EXERCISE DETAILS — Please rewrite all the lines of text in the data below as a single numbered list, skipping blank lines. Leave the pictures out of your answer.

──────

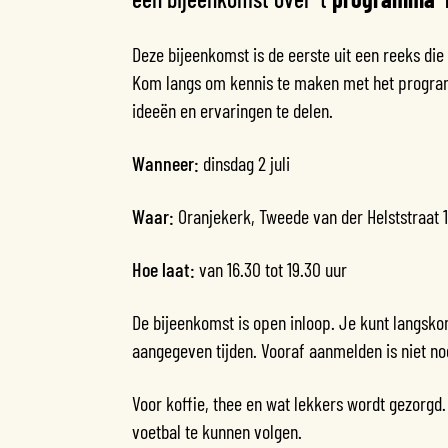
Deze bijeenkomst is de eerste uit een reeks d
Kom langs om kennis te maken met het progra
ideeën en ervaringen te delen.
Wanneer:
dinsdag 2 juli
Waar:
Oranjekerk, Tweede van der Helststraat 
Hoe laat:
van 16.30 tot 19.30 uur
De bijeenkomst is open inloop. Je kunt langsk
aangegeven tijden. Vooraf aanmelden is niet no
Voor koffie, thee en wat lekkers wordt gezorgd
voetbal te kunnen volgen.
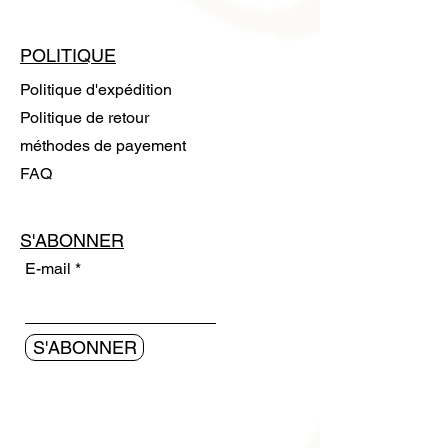
POLITIQUE
Politique d'expédition
Politique de retour
méthodes de payement
FAQ
S'ABONNER
E-mail
S'ABONNER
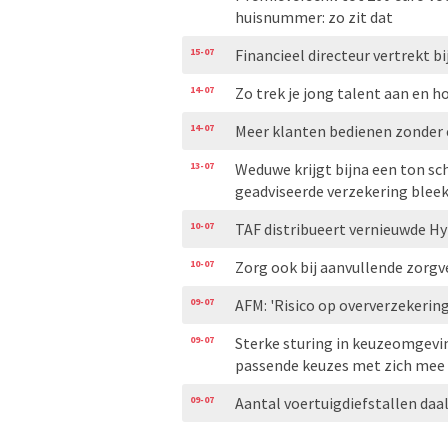
huisnummer: zo zit dat
15-07
Financieel directeur vertrekt bi
14-07
Zo trek je jong talent aan en h
14-07
Meer klanten bedienen zonder
13-07
Weduwe krijgt bijna een ton s
geadviseerde verzekering blee
10-07
TAF distribueert vernieuwde H
10-07
Zorg ook bij aanvullende zorg
09-07
AFM: 'Risico op oververzekerin
09-07
Sterke sturing in keuzeomgevi
passende keuzes met zich mee
09-07
Aantal voertuigdiefstallen daal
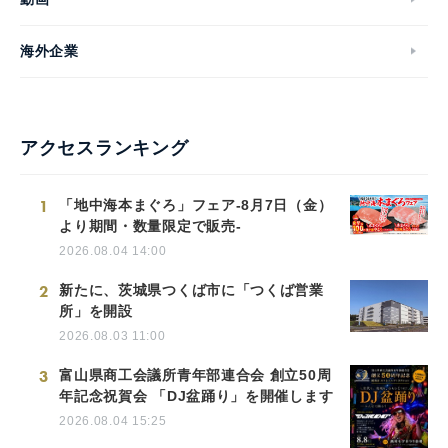
海外企業
アクセスランキング
1
「地中海本まぐろ」フェア-8月7日（金）
より期間・数量限定で販売-
2026.08.04 14:00
2
新たに、茨城県つくば市に「つくば営業
所」を開設
2026.08.03 11:00
3
富山県商工会議所青年部連合会 創立50周
年記念祝賀会 「DJ盆踊り」を開催します
2026.08.04 15:25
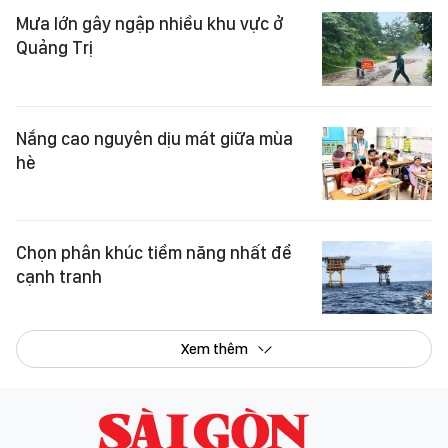
Mưa lớn gây ngập nhiều khu vực ở
Quảng Trị
Nắng cao nguyên dịu mát giữa mùa
hè
Chọn phân khúc tiềm năng nhất để
cạnh tranh
Xem thêm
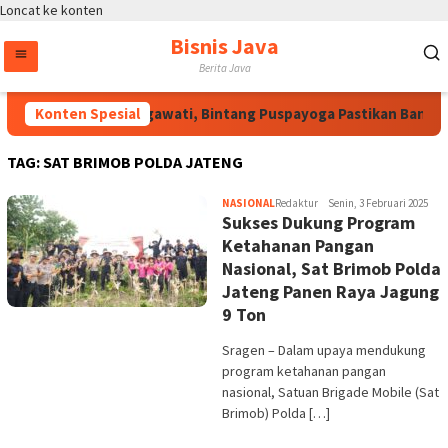
Loncat ke konten
Bisnis Java
Berita Java
Atas Arahan Megawati, Bintang Puspayoga Pastikan Bang Ja
Konten Spesial
TAG:
SAT BRIMOB POLDA JATENG
NASIONAL
Redaktur
Senin, 3 Februari 2025
Sukses Dukung Program
Ketahanan Pangan
Nasional, Sat Brimob Polda
Jateng Panen Raya Jagung
9 Ton
Sragen – Dalam upaya mendukung
program ketahanan pangan
nasional, Satuan Brigade Mobile (Sat
Brimob) Polda […]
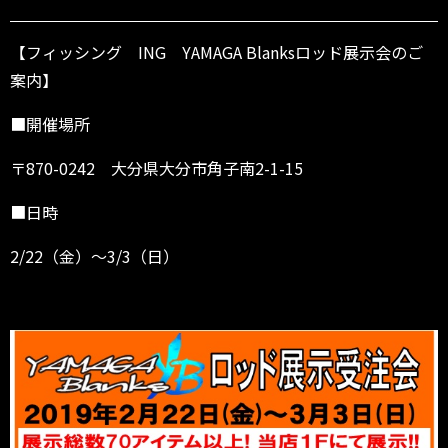
G
～
【フィッシング ING YAMAGA Blanksロッド展示会のご
3/
案内】
3
（日）
■開催場所
〒870-0242 大分県大分市角子南2-1-15
■日時
2/22（金）～3/3（日）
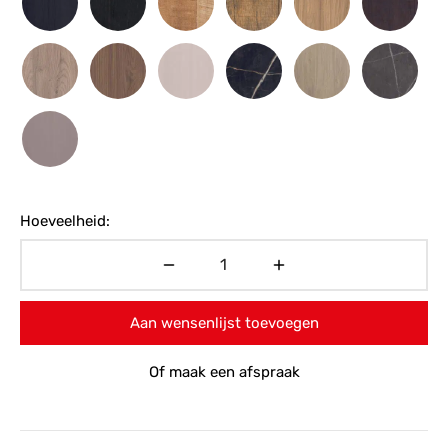
Hoeveelheid:
Aan wensenlijst toevoegen
Of maak een afspraak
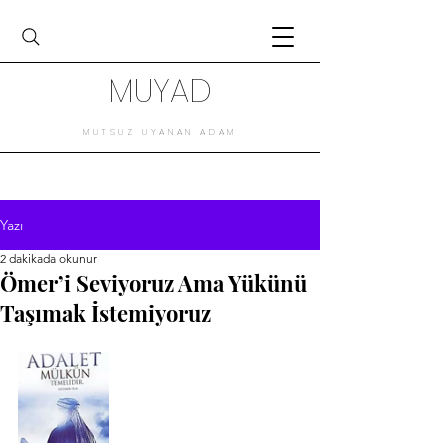
MUYAD
MUTSUZ UYANAN ADAM
Yazı
2 dakikada okunur
Ömer’i Seviyoruz Ama Yükünü
Taşımak İstemiyoruz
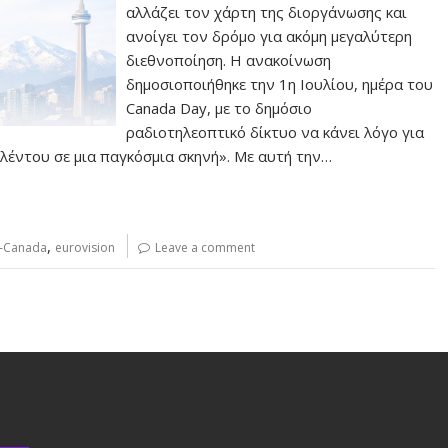
αλλάζει τον χάρτη της διοργάνωσης και
ανοίγει τον δρόμο για ακόμη μεγαλύτερη
διεθνοποίηση. Η ανακοίνωση
δημοσιοποιήθηκε την 1η Ιουλίου, ημέρα του
Canada Day, με το δημόσιο
ραδιοτηλεοπτικό δίκτυο να κάνει λόγο για
αλέντου σε μια παγκόσμια σκηνή». Με αυτή την…
,
‑Canada
eurovision
Leave a comment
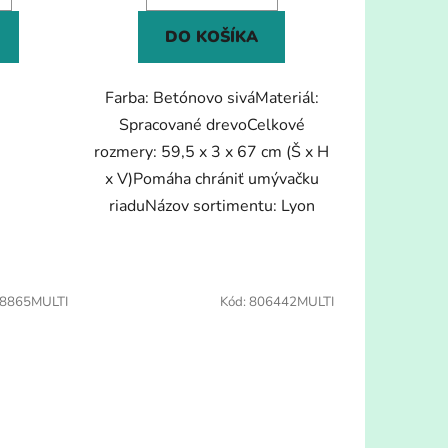
DO KOŠÍKA
Farba: Betónovo siváMateriál:
Spracované drevoCelkové
rozmery: 59,5 x 3 x 67 cm (Š x H
x V)Pomáha chrániť umývačku
riaduNázov sortimentu: Lyon
8865MULTI
Kód:
806442MULTI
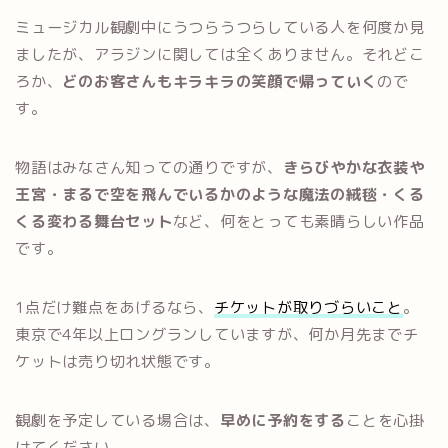
ミュージカル観劇中にうつらうつらしている人を何度か見
ましたが、アラジンに関しては全くありません。それどこ
ろか、
どのお客さんもキラキラの笑顔で帰っていく
ので
す。
物語はみなさん知っての通りですが、
きらびやかな衣装や
王宮・まるで空を飛んでいるかのような魔法の絨毯・くる
くる変わる舞台セット
など、何をとっても素晴らしい作品
です。
1点だけ難点をあげるなら、
チケットが取りづらいこと
。
東京で4年以上ロングランしていますが、何か月先までチ
ケットは売り切れ状態です。
観劇を予定している場合は、
早めに予約をする
ことを心掛
けてください。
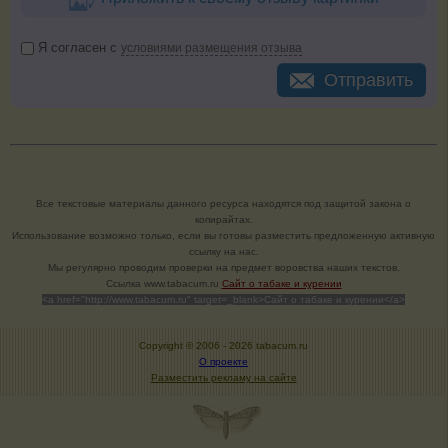
Я согласен с
условиями размещения отзыва
Отправить
Все текстовые материалы данного ресурса находятся под защитой закона о
копирайтах.
Использование возможно только, если вы готовы разместить предложенную активную
ссылку на нас.
Мы регулярно проводим проверки на предмет воровства наших текстов.
Cсылка www.tabacum.ru
Сайт о табаке и курении
<a href="http://www.tabacum.ru" target=_blank>Сайт о табаке и курении</a>
Copyright © 2006 -
2026 tabacum.ru
О проекте
Разместить рекламу на сайте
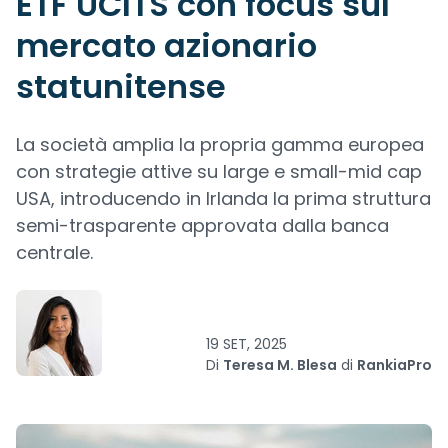
ETF UCITS con focus sul
mercato azionario
statunitense
La società amplia la propria gamma europea
con strategie attive su large e small-mid cap
USA, introducendo in Irlanda la prima struttura
semi-trasparente approvata dalla banca
centrale.
19 SET, 2025
Di
Teresa M. Blesa
di
RankiaPro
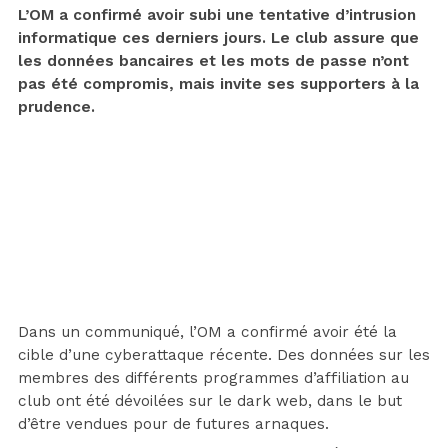
L’OM a confirmé avoir subi une tentative d’intrusion
informatique ces derniers jours. Le club assure que
les données bancaires et les mots de passe n’ont
pas été compromis, mais invite ses supporters à la
prudence.
Dans un communiqué, l’OM a confirmé avoir été la
cible d’une cyberattaque récente. Des données sur les
membres des différents programmes d’affiliation au
club ont été dévoilées sur le dark web, dans le but
d’être vendues pour de futures arnaques.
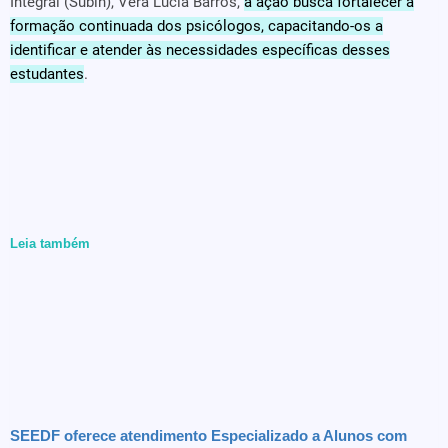
Integral (Subin), Vera Lúcia Barros,
a ação busca fortalecer a
formação continuada dos psicólogos, capacitando-os a
identificar e atender às necessidades específicas desses
estudantes
.
Leia também
SEEDF oferece atendimento Especializado a Alunos com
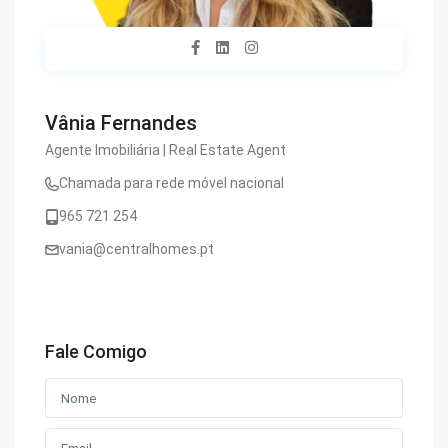
Vânia Fernandes
Agente Imobiliária | Real Estate Agent
Chamada para rede móvel nacional
965 721 254
vania@centralhomes.pt
Fale Comigo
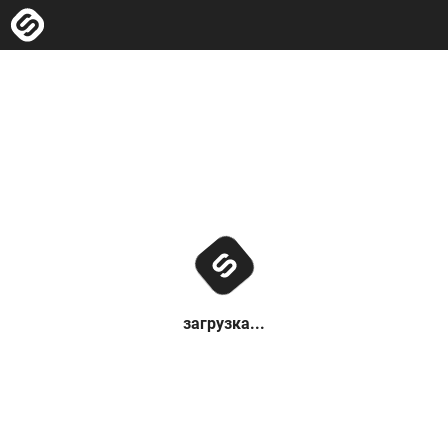
загрузка...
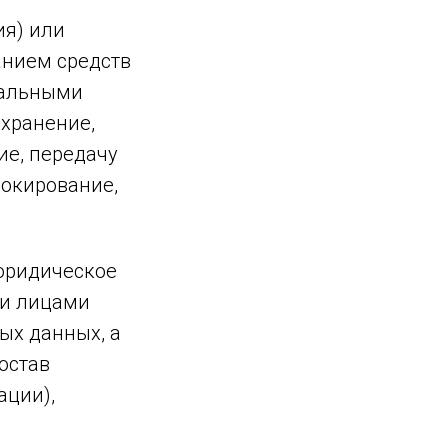
ия) или
анием средств
нальными
 хранение,
ие, передачу
локирование,
 юридическое
ми лицами
ых данных, а
остав
ации),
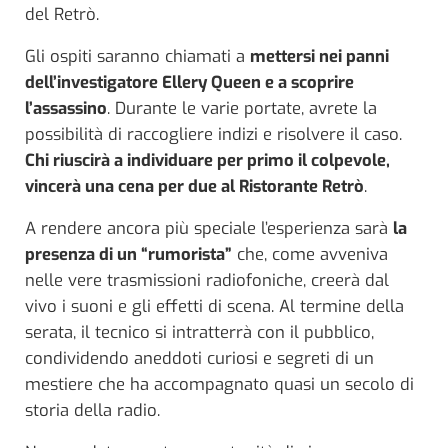
del Retrò.
Gli ospiti saranno chiamati a
mettersi nei panni
dell’investigatore Ellery Queen e a scoprire
l’assassino
. Durante le varie portate, avrete la
possibilità di raccogliere indizi e risolvere il caso.
Chi riuscirà a individuare per primo il colpevole,
vincerà una cena per due al Ristorante Retrò
.
A rendere ancora più speciale l’esperienza sarà
la
presenza di un “rumorista”
che, come avveniva
nelle vere trasmissioni radiofoniche, creerà dal
vivo i suoni e gli effetti di scena. Al termine della
serata, il tecnico si intratterrà con il pubblico,
condividendo aneddoti curiosi e segreti di un
mestiere che ha accompagnato quasi un secolo di
storia della radio.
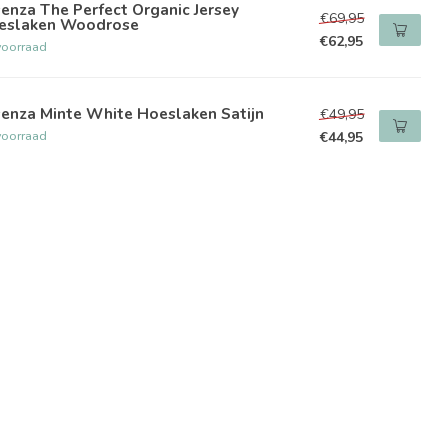
enza The Perfect Organic Jersey
€69,95
eslaken Woodrose
€62,95
voorraad
enza Minte White Hoeslaken Satijn
€49,95
voorraad
€44,95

──────

ANSWER BOX —
1. Deze bijeenkomst is de eerste uit een reeks d
2. Kom langs om kennis te maken met het progra
3. ideeën en ervaringen te delen.
4. Wanneer:
5. dinsdag 2 juli
6. Waar:
7. Oranjekerk, Tweede van der Helststraat 
8. Hoe laat:
9. van 16.30 tot 19.30 uur
10. De bijeenkomst is open inloop. Je kunt langsk
11. aangegeven tijden. Vooraf aanmelden is niet no
12. Voor koffie, thee en wat lekkers wordt gezorgd
13. voetbal te kunnen volgen.
14. POLITIQUE
15. Politique d'expédition
16. Politique de retour
17. méthodes de payement
18. FAQ
19. S'ABONNER
20. E-mail
21. S'ABONNER
22. huisnummer: zo zit dat
23. 15-07
24. Financieel directeur vertrekt bi
25. 14-07
26. Zo trek je jong talent aan en h
27. 14-07
28. Meer klanten bedienen zonder
29. 13-07
30. Weduwe krijgt bijna een ton s
31. geadviseerde verzekering blee
32. 10-07
33. TAF distribueert vernieuwde H
34. 10-07
35. Zorg ook bij aanvullende zorg
36. 09-07
37. AFM: 'Risico op oververzekerin
38. 09-07
39. Sterke sturing in keuzeomgevi
40. passende keuzes met zich mee
41. 09-07
42. Aantal voertuigdiefstallen daal
43. 海外企業
44. アクセスランキング
45. 1
46. 「地中海本まぐろ」フェア-8月7日（金）
47. より期間・数量限定で販売-
48. 2026.08.04 14:00
49. 2
50. 新たに、茨城県つくば市に「つくば営業
51. 所」を開設
52. 2026.08.03 11:00
53. 3
54. 富山県商工会議所青年部連合会 創立50周
55. 年記念祝賀会 「DJ盆踊り」を開催します
56. 2026.08.04 15:25
57. Mưa lớn gây ngập nhiều khu vực ở
58. Quảng Trị
59. Nắng cao nguyên dịu mát giữa mùa
60. hè
61. Chọn phân khúc tiềm năng nhất để
62. cạnh tranh
63. Xem thêm
64. Loncat ke konten
65. Bisnis Java
66. Berita Java
67. Atas Arahan Megawati, Bintang Puspayoga Pastikan Bang Ja
68. Konten Spesial
69. TAG:
70. SAT BRIMOB POLDA JATENG
71. NASIONAL
72. Redaktur
73. Senin, 3 Februari 2025
74. Sukses Dukung Program
75. Ketahanan Pangan
76. Nasional, Sat Brimob Polda
77. Jateng Panen Raya Jagung
78. 9 Ton
79. Sragen – Dalam upaya mendukung
80. program ketahanan pangan
81. nasional, Satuan Brigade Mobile (Sat
82. Brimob) Polda […]
83. G
84. ～
85. 【フィッシング ING YAMAGA Blanksロッド展示会のご
86. 3/
87. 案内】
88. 3
89. （日）
90. ■開催場所
91. 〒870-0242 大分県大分市角子南2-1-15
92. ■日時
93. 2/22（金）～3/3（日）
94. Hoeveelheid:
95. Aan wensenlijst toevoegen
96. Of maak een afspraak
97. MUYAD
98. MUTSUZ UYANAN ADAM
99. Yazı
100. 2 dakikada okunur
101. Ömer’i Seviyoruz Ama Yükünü
102. Taşımak İstemiyoruz
103. αλλάζει τον χάρτη της διοργάνωσης και
104. ανοίγει τον δρόμο για ακόμη μεγαλύτερη
105. διεθνοποίηση. Η ανακοίνωση
106. δημοσιοποιήθηκε την 1η Ιουλίου, ημέρα του
107. Canada Day, με το δημόσιο
108. ραδιοτηλεοπτικό δίκτυο να κάνει λόγο για
109. αλέντου σε μια παγκόσμια σκηνή». Με αυτή την…
110. ,
111. ‑Canada
112. eurovision
113. Leave a comment
114. DO KOŠÍKA
115. Farba: Betónovo siváMateriál:
116. Spracované drevoCelkové
117. rozmery: 59,5 x 3 x 67 cm (Š x H
118. x V)Pomáha chrániť umývačku
119. riaduNázov sortimentu: Lyon
120. 8865MULTI
121. Kód:
122. 806442MULTI
123. ミュージカル観劇中にうつらうつらしている人を何度か見
124. ましたが、アラジンに関しては全くありません。それどこ
125. ろか、
126. どのお客さんもキラキラの笑顔で帰っていく
127. ので
128. す。
129. 物語はみなさん知っての通りですが、
130. きらびやかな衣装や
131. 王宮・まるで空を飛んでいるかのような魔法の絨毯・くる
132. くる変わる舞台セット
133. など、何をとっても素晴らしい作品
134. です。
135. 1点だけ難点をあげるなら、
136. チケットが取りづらいこと
137. 。
138. 東京で4年以上ロングランしていますが、何か月先までチ
139. ケットは売り切れ状態です。
140. 観劇を予定している場合は、
141. 早めに予約をする
142. ことを心掛
143. けてください。
144. Я согласен с
145. условиями размещения отзыва
146. Отправить
147. Все текстовые материалы данного ресурса находятся под защитой закона о
148. копирайтах.
149. Использование возможно только, если вы готовы разместить предложенную активную
150. ссылку на нас.
151. Мы регулярно проводим проверки на предмет воровства наших текстов.
152. Cсылка www.tabacum.ru
153. Сайт о табаке и курении
154. <a href="http://www.tabacum.ru" target=_blank>Сайт о табаке и курении</a>
155. Copyright © 2006 -
156. 2026 tabacum.ru
157. О проекте
158. Разместить рекламу на сайте
159. ETF UCITS con focus sul
160. mercato azionario
161. statunitense
162. La società amplia la propria gamma europea
163. con strategie attive su large e small-mid cap
164. USA, introducendo in Irlanda la prima struttura
165. semi-trasparente approvata dalla banca
166. centrale.
167. 19 SET, 2025
168. Di
169. Teresa M. Blesa
170. di
171. RankiaPro
172. L’OM a confirmé avoir subi une tentative d’intrusion
173. informatique ces derniers jours. Le club assure que
174. les données bancaires et les mots de passe n’ont
175. pas été compromis, mais invite ses supporters à la
176. prudence.
177. Dans un communiqué, l’OM a confirmé avoir été la
178. cible d’une cyberattaque récente. Des données sur les
179. membres des différents programmes d’affiliation au
180. club ont été dévoilées sur le dark web, dans le but
181. d’être vendues pour de futures arnaques.
182. Integral (Subin), Vera Lúcia Barros,
183. a ação busca fortalecer a
184. formação continuada dos psicólogos, capacitando-os a
185. identificar e atender às necessidades específicas desses
186. estudantes
187. .
188. Leia também
189. SEEDF oferece atendimento Especializado a Alunos com
190. Vânia Fernandes
191. Agente Imobiliária | Real Estate Agent
192. Chamada para rede móvel nacional
193. 965 721 254
194. vania@centralhomes.pt
195. Fale Comigo
196. загрузка...
197. ия) или
198. анием средств
199. нальными
200.  хранение,
201. ие, передачу
202. локирование,
203.  юридическое
204. ми лицами
205. ых данных, а
206. остав
207. ации),
208. del Retrò.
209. Gli ospiti saranno chiamati a
210. mettersi nei panni
211. dell’investigatore Ellery Queen e a scoprire
212. l’assassino
213. . Durante le varie portate, avrete la
214. possibilità di raccogliere indizi e risolvere il caso.
215. Chi riuscirà a individuare per primo il colpevole,
216. vincerà una cena per due al Ristorante Retrò
217. .
218. A rendere ancora più speciale l’esperienza sarà
219. la
220. presenza di un “rumorista”
221. che, come avveniva
222. nelle vere trasmissioni radiofoniche, creerà dal
223. vivo i suoni e gli effetti di scena. Al termine della
224. serata, il tecnico si intratterrà con il pubblico,
225. condividendo aneddoti curiosi e segreti di un
226. mestiere che ha accompagnato quasi un secolo di
227. storia della radio.
228. enza The Perfect Organic Jersey
229. €69,95
230. eslaken Woodrose
231. €62,95
232. voorraad
233. enza Minte White Hoeslaken Satijn
234. €49,95
235. voorraad
236. €44,95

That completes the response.